November 1, 2020 – Psalm 42 & 43

Psalm 42 & 43

Longing for Worship

All Saints Day – November 1, 2020

First Lutheran Church – Winnipeg, MB

Stanza 1:

The person writing the Psalm is in some kind of exile.

He or she seems to be separated from the worshipping community, from home.

And being cut off from the worshipping the community has cut the writer off from God.

We don’t know exactly what the situation is.

Likely the writer has been forced to leave home because of a military defeat.

Cut off from home, cut off from worship, cut off from the community,

            the writer feels cut off from God.

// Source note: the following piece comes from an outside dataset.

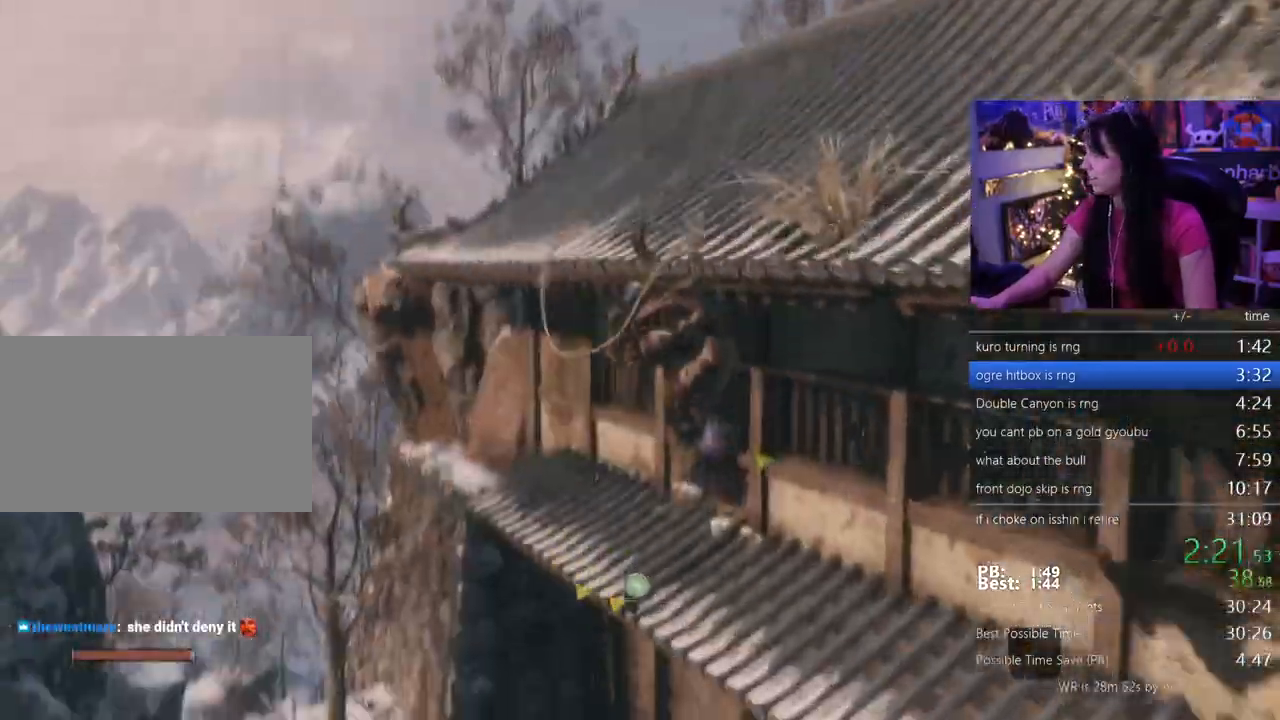
{"keys": ["shift", "w"], "mouse": [], "events": [[117, "w", "down"], [217, "shift", "down"]]}
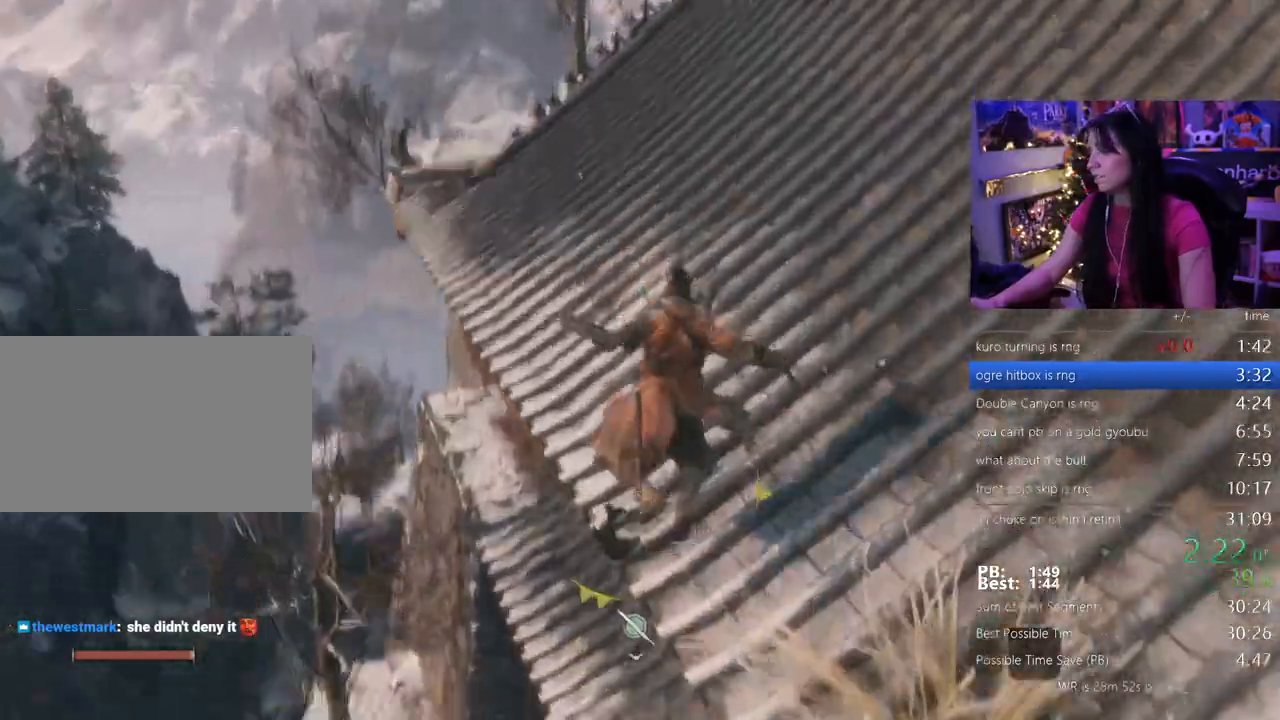
{"keys": ["shift", "w"], "mouse": [], "events": []}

The writer thirsts for the experience of God in community like a deer longs for flowing streams –

            but the only water source available is the tears that he or she sheds.

So the writer recalls happier days, when they were able to worship with their community,

            and sing and feast together.

But the memory in this case is a source of pain.

It only seems to increase their thirst for being reconnected with their community,

            and in so doing increases their thirst for being reconnected with God.

One of the lovely things about the Psalms is how the experiences they relate are so universal.

I mean, this was written almost 3000 years ago, and yet . . .

we can relate to this person’s experience!

We have been exiled from our worshipping community for 7 months!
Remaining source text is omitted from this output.